Time has become more precious than ever. Patient-centered communication skills, proactive time management, and mindful presence all increase the effectiveness of the time spent in individual office visits. In training settings as they are currently structured, increased contact between physicians and trainees is a good thing—for patients, trainees, and physicians. However, the process of change is important, too, and should, to the extent possible, promote, rather than limit, physician autonomy. Mandates and micromanagement may effect quick changes, but constructive collaboration will yield more durable results.

Finally, the health system must support the effective use of time and the professional satisfaction of its practitioners. What we call managed care is in its current early and transitional form, and remains very far from the implementation of the philosophy of health maintenance. Health maintenance organizations have largely been about managing costs, not care. In a recent address, Berwick suggested more creative and radical rethinking of health care to make it more proactive, preventive, and coordinated, and at the same time to foster autonomy, satisfaction, quality, and efficiency.8 Berwick suggests three strategies that might cut the Gordian knot of the “time problem”: access, science, and relationship.

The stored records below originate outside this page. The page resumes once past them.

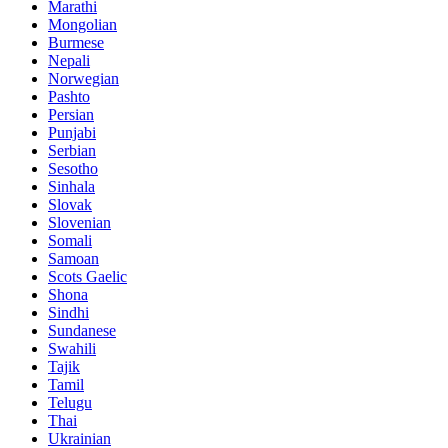
Marathi
Mongolian
Burmese
Nepali
Norwegian
Pashto
Persian
Punjabi
Serbian
Sesotho
Sinhala
Slovak
Slovenian
Somali
Samoan
Scots Gaelic
Shona
Sindhi
Sundanese
Swahili
Tajik
Tamil
Telugu
Thai
Ukrainian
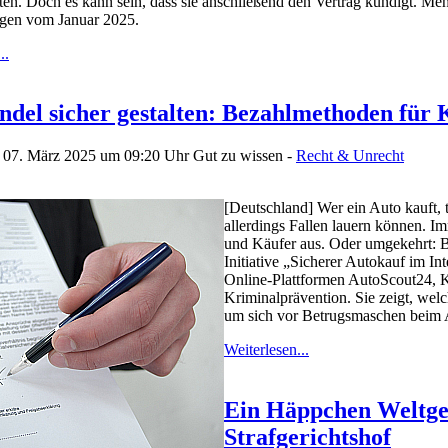
ten. Doch es kann sein, dass sie anschließend den Vertrag kündigt. Meh
ngen vom Januar 2025.
..
ndel sicher gestalten: Bezahlmethoden für
n 07. März 2025 um 09:20 Uhr
Gut zu wissen -
Recht & Unrecht
[Deutschland] Wer ein Auto kauft, tr
allerdings Fallen lauern können. I
und Käufer aus. Oder umgekehrt: Be
Initiative „Sicherer Autokauf im I
Online-Plattformen AutoScout24, K
Kriminalprävention. Sie zeigt, wel
um sich vor Betrugsmaschen beim A
Weiterlesen...
Ein Häppchen Weltge
Strafgerichtshof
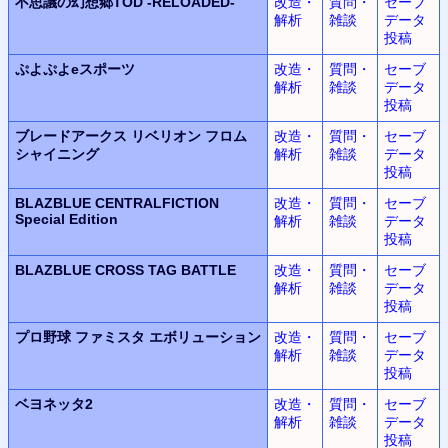
不思議の幻想郷TOD -RELOADED-
改造・
質問・
セーブ
解析
雑談
データ
投稿
ぷよぷよeスポーツ
改造・
質問・
セーブ
解析
雑談
データ
投稿
ブレードアークス リベリオン フロム
改造・
質問・
セーブ
シャイニング
解析
雑談
データ
投稿
BLAZBLUE CENTRALFICTION
改造・
質問・
セーブ
Special Edition
解析
雑談
データ
投稿
BLAZBLUE CROSS TAG BATTLE
改造・
質問・
セーブ
解析
雑談
データ
投稿
プロ野球 ファミスタ エボリューション
改造・
質問・
セーブ
解析
雑談
データ
投稿
ベヨネッタ2
改造・
質問・
セーブ
解析
雑談
データ
投稿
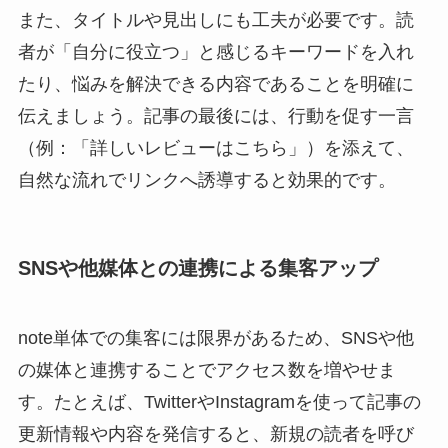
また、タイトルや見出しにも工夫が必要です。読
者が「自分に役立つ」と感じるキーワードを入れ
たり、悩みを解決できる内容であることを明確に
伝えましょう。記事の最後には、行動を促す一言
（例：「詳しいレビューはこちら」）を添えて、
自然な流れでリンクへ誘導すると効果的です。
SNSや他媒体との連携による集客アップ
note単体での集客には限界があるため、SNSや他
の媒体と連携することでアクセス数を増やせま
す。たとえば、TwitterやInstagramを使って記事の
更新情報や内容を発信すると、新規の読者を呼び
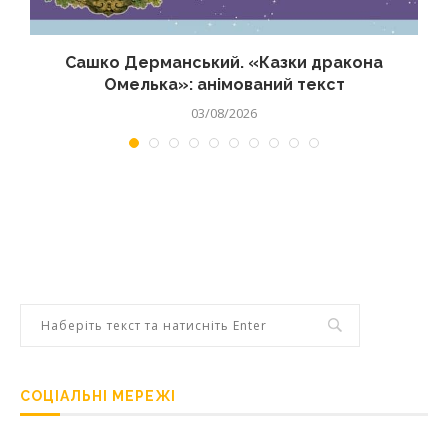
Сашко Дерманський. «Казки дракона
Омелька»: анімований текст
03/08/2026
СОЦІАЛЬНІ МЕРЕЖІ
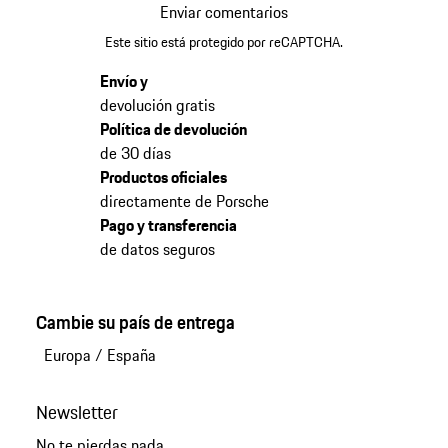
Enviar comentarios
Este sitio está protegido por reCAPTCHA.
Envío y
devolución gratis
Política de devolución
de 30 días
Productos oficiales
directamente de Porsche
Pago y transferencia
de datos seguros
Cambie su país de entrega
Europa
/
España
Newsletter
No te pierdas nada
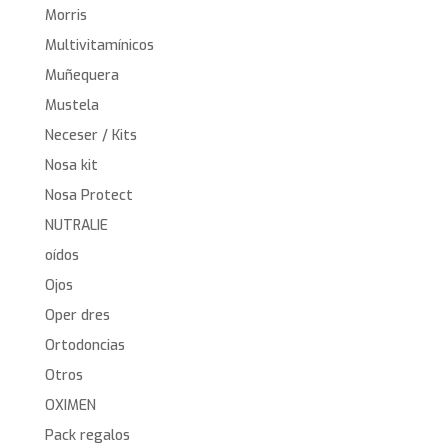
Morris
Multivitamínicos
Muñequera
Mustela
Neceser / Kits
Nosa kit
Nosa Protect
NUTRALIE
oídos
Ojos
Oper dres
Ortodoncias
Otros
OXIMEN
Pack regalos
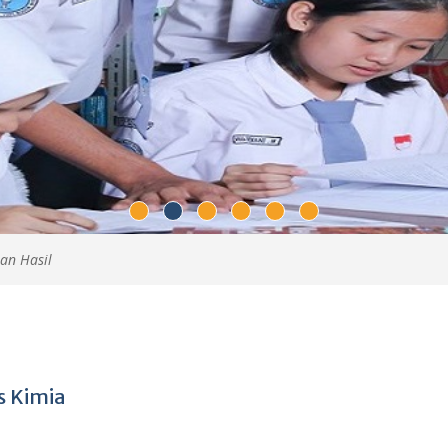
an Hasil
s Kimia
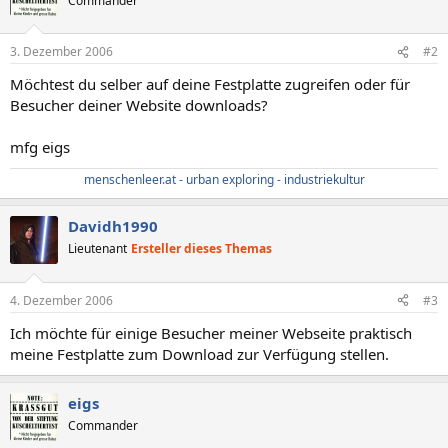
Commander
3. Dezember 2006
#2
Möchtest du selber auf deine Festplatte zugreifen oder für
Besucher deiner Website downloads?
mfg eigs
menschenleer.at - urban exploring - industriekultur
Davidh1990
Lieutenant
Ersteller dieses Themas
4. Dezember 2006
#3
Ich möchte für einige Besucher meiner Webseite praktisch
meine Festplatte zum Download zur Verfügung stellen.
eigs
Commander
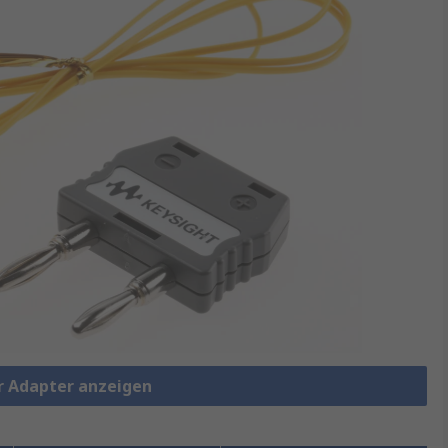
r Adapter anzeigen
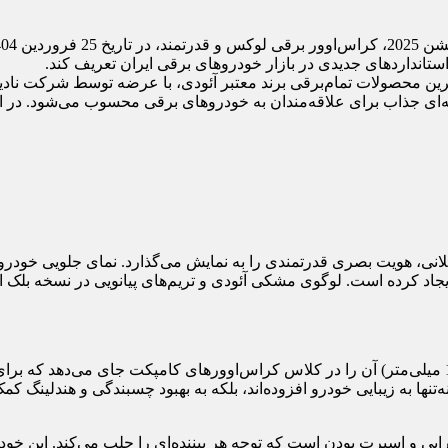
ستانداردهای جدیدی در بازار خودروهای برقی ایران تعریف کند.
بلک ادیشن ۲۰۲۵، به‌عنوان یکی از جدیدترین محصولات تمام‌برقی برند معتبر آئودی، با عرض
‌ای جذاب برای علاقه‌مندان به خودروهای برقی محسوب می‌شود. در این
بلک ادیشن ۲۰۲۵ با طراحی مدرن و عضلانی، هویت بصری قدرتمندی را به نمایش می‌گذارد.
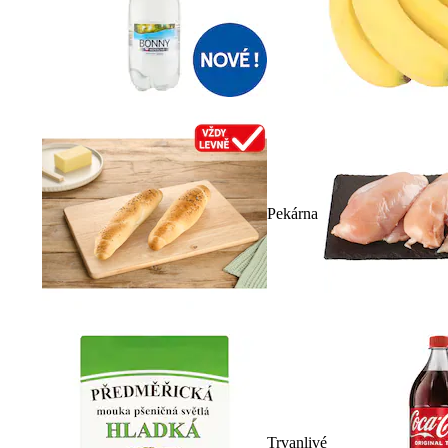
Pekárna
Trvanlivé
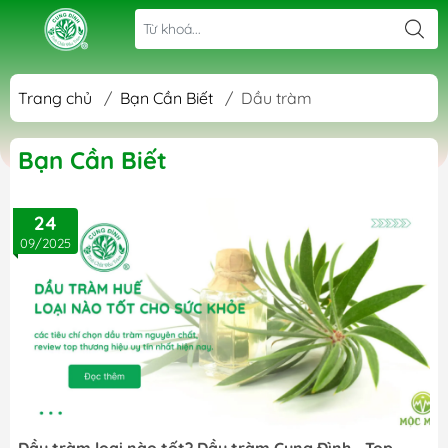
Trang chủ
/
Bạn Cần Biết
/
Dầu tràm
Bạn Cần Biết
24
09/2025
Dầu tràm loại nào tốt? Dầu tràm Cung Đình - Top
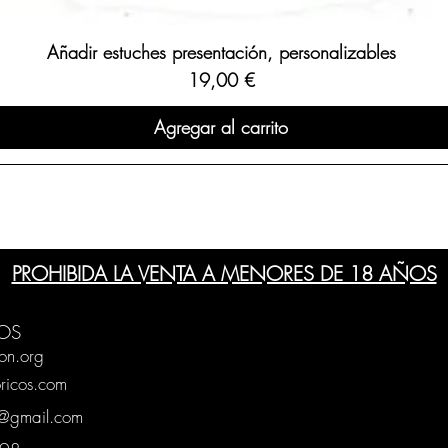
Añadir estuches presentación, personalizables
Precio
19,00 €
Agregar al carrito
PROHIBIDA LA VENTA A MENORES DE 18 AÑOS
OS
on.org
ricos.com
g@gmail.com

In the electronic age, access to the health care team can now be based on patient need rather than on the limitations of the current health care system. Studies are underway to determine how the individual patient visit can be augmented by electronic communication, patient access to their own charts, visits with groups of patients, and efforts to improve self-care. Access to opportunities for learning is equally important for students. The didactic lecture is as incomplete a solution to the information explosion as the individual visit is for patient care.

Availability of scientific information at the point of service is the thrust of several working groups. However, there must be a corresponding effort to provide high-quality information for patients. This dual effort can only result in more effective, time-efficient care, and, at the same time, improve teaching and satisfaction.

Relationship is a quality of individuals, but must be fostered by the health systems in which they work. Just as the key to clinical care is a caring relationship with the patient, the key to clinical teaching is sustained partnerships with learners, and the key to good health care management is participatory decision making.9 The value of those relationships can only be measured by the receiver—the student or the patient or the clinician. The difficulty in achieving satisfaction—whether of the physician, patient, student, or administrator—is that old ways of thinking and practice no longer can be stretched to accommodate new problems. Basic assumptions about the nature of time and the structure of health care must be reexamined. Health systems, and the individuals who comprise them, must have the courage to use the new tools we have and to put access, science, relationship first. Only then will we be on the road to solving the problems of time and satisfaction.—R onaldM. E pstein, MD,University of Rochester School of Medicine and Dentistry, Rochester, NY.